Chinese leaders will be invited to attend the Queen's lying-in-state, the UK Parliament has now confirmed.
This is despite some MPs saying they were assured this week by the Commons Speaker that a Chinese delegation would not be welcome in Westminster Hall, sources told the BBC.
China's ambassador to the UK is barred from Parliament over Chinese sanctions on five MPs and two peers.
That ban will stay in place but will not be extended to other officials.
The BBC said it understood the Chinese delegation would be banned from Westminster Hall, after following up the story first reported on the Politico website.
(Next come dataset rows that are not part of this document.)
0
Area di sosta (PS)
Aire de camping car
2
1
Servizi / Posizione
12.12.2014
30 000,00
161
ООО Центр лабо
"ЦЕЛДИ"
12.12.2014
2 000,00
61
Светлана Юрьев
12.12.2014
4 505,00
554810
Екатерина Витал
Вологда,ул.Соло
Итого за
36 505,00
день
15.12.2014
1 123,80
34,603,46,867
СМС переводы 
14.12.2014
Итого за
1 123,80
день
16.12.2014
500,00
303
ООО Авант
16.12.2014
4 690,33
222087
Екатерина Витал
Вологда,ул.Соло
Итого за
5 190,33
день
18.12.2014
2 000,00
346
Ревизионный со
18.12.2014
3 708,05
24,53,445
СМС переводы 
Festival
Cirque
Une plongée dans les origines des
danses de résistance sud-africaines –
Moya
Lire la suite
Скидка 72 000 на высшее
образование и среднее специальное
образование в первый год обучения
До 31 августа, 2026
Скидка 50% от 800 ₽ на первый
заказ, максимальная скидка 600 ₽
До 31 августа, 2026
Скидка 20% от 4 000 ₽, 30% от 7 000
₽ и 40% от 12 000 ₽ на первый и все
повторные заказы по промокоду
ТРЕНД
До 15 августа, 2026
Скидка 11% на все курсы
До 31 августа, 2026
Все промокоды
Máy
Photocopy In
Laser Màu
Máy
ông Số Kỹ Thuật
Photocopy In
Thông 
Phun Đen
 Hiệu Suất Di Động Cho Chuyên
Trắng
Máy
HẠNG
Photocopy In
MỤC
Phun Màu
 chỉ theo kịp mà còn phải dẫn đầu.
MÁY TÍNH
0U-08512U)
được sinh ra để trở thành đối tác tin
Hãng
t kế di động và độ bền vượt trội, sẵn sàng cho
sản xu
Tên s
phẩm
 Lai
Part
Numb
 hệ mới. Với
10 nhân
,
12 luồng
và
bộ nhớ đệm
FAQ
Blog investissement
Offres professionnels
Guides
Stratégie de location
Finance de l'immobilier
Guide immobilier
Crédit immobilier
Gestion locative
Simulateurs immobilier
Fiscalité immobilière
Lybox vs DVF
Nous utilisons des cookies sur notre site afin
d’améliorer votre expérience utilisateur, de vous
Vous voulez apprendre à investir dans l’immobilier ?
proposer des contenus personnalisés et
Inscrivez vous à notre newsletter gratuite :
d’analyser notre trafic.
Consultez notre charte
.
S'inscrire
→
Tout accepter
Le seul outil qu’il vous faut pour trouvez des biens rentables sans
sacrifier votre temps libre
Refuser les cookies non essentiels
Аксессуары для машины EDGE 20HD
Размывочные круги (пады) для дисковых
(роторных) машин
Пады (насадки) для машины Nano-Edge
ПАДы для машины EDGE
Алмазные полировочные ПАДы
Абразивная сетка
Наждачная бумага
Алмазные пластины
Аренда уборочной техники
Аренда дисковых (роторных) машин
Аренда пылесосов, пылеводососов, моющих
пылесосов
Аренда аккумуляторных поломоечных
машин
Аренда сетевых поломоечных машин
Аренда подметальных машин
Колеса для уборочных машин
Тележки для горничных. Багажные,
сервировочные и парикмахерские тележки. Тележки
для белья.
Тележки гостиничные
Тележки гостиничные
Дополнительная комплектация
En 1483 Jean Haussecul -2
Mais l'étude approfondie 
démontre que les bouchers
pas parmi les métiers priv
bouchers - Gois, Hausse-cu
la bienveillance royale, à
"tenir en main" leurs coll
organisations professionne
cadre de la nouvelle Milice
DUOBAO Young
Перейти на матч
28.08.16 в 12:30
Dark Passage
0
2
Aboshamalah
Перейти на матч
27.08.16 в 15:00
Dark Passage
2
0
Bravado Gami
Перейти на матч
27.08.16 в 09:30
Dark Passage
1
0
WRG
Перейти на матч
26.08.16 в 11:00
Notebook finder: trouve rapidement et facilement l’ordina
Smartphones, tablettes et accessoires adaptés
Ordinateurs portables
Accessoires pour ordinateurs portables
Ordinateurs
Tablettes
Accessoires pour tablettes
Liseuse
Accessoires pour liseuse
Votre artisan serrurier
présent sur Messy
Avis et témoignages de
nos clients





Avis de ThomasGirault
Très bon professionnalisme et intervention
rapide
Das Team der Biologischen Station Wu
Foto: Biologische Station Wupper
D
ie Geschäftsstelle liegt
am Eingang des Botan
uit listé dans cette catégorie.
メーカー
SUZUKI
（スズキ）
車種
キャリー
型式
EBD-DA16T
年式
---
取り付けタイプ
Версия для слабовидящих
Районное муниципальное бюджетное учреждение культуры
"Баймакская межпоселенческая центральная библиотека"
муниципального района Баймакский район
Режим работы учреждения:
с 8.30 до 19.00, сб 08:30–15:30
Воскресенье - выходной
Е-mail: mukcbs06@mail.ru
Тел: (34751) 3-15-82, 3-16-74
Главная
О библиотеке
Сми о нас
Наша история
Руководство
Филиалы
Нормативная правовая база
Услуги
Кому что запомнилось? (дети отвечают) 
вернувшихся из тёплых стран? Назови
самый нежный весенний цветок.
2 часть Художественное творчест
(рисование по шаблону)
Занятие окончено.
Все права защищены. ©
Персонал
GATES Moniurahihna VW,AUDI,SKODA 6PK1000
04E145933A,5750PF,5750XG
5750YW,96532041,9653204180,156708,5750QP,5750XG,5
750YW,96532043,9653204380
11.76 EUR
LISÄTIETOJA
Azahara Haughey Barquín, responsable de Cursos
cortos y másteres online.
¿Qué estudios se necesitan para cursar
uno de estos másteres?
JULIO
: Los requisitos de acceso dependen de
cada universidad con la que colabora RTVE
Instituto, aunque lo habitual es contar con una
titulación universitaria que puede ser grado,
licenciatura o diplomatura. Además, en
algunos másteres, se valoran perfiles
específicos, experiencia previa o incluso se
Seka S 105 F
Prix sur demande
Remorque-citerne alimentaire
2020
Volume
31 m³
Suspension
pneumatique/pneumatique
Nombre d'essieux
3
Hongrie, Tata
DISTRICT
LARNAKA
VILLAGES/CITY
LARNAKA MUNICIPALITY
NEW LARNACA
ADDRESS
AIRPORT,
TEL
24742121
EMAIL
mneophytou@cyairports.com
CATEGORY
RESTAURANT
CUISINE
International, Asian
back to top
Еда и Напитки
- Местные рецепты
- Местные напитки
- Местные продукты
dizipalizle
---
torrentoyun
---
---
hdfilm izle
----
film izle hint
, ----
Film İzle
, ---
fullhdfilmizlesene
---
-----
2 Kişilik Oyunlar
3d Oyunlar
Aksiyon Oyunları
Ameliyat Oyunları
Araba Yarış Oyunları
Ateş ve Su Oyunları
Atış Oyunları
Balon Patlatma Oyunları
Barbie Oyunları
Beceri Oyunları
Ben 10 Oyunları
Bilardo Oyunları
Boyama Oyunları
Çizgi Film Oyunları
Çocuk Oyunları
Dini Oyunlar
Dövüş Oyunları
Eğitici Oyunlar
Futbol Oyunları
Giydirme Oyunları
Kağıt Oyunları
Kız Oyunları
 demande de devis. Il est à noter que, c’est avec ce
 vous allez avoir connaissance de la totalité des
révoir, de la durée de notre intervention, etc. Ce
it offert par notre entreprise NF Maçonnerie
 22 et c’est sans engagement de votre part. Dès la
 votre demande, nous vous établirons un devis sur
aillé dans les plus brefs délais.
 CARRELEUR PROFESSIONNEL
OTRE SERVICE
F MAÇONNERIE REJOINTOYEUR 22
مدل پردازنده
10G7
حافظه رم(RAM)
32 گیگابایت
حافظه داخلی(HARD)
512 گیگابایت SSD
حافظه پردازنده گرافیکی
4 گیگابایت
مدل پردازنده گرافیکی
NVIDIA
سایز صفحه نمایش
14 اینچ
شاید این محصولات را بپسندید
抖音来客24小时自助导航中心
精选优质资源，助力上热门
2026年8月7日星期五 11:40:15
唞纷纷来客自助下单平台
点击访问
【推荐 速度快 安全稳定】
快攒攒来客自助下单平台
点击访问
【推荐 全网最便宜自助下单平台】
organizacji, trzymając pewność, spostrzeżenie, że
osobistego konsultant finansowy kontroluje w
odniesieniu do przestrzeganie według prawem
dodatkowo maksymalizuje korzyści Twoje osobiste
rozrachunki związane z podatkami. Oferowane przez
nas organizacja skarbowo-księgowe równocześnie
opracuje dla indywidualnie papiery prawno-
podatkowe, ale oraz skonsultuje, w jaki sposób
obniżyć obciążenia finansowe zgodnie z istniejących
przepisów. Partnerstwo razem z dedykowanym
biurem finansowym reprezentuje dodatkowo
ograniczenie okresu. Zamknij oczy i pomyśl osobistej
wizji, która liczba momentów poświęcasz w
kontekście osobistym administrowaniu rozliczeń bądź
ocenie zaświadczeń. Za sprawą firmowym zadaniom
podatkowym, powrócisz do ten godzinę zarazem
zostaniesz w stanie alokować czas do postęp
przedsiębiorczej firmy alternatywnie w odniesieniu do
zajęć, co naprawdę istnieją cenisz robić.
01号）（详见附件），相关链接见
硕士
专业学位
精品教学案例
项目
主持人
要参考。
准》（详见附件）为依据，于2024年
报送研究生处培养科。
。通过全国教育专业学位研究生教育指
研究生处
Some MPs sanctioned by China then indicated that they had been assured by the Commons Speaker that a Chinese delegation would not be given access to Westminster Hall.
On Friday, Sir Iain Duncan Smith, believing the ambassadorial ban had been extended to all representatives of the Chinese state, said he would like to "applaud" Speaker Sir Lindsay Hoyle.
"He's standing firm, and I think the government should have stood firm as well," he told BBC News.
Sir Ian was one of five MPs placed under Chinese sanctions last year for accusing Beijing of mistreating Uyghur Muslims.
Sir Iain and other senior parliamentarians have been urging Foreign Secretary James Cleverly to withdraw the invitation extended to the Chinese government to attend the Queen's funeral.
Asked if the Chinese delegation would in fact be banned from Westminster Hall, a Parliamentary spokesperson said: "The head of states (or their representatives) who have been invited to attend the state funeral in Westminster Abbey are also invited to attend the lying-in-state in Westminster Hall."
Sir Lindsay has declined to comment on access to Westminster Hall, telling the BBC on Friday: "It's better I don't comment because everything has security implications. It would be wrong of me to do so."
Control of Westminster Hall is shared between the Lord Great Chamberlain - who is appointed by the monarch - and the speakers of both the Commons and the Lords.
It is not the sole jurisdiction of the Commons Speaker, particularly when Buckingham Palace and the Foreign, Commonwealth and Development Office are involved, as they are during major state occasions.
Last year, China imposed travel bans and asset freezes on nine Britons - including the seven parliamentarians.
That led to China's ambassador being banned from Parliament by Sir Lindsay and House of Lords Speaker Lord McFall.
Queen Elizabeth will lie in state in Westminster Hall until she is buried on Monday.
According to convention, all countries with which the UK has diplomatic relations should be invited to state funerals.
Syria, Venezuela, Afghanistan, Myanmar, Russia and Belarus have not been invited - whilst Iran, North Korea and Nicaragua have been asked to only send a senior diplomat.
China's President Xi Jinping is on the guest list for the funeral ceremony but is not thought likely to attend.
A Chinese foreign ministry spokeswoman said on Friday that no decision had been made on whether they will be sending a delegation, although press reports have suggested China's vice president will attend.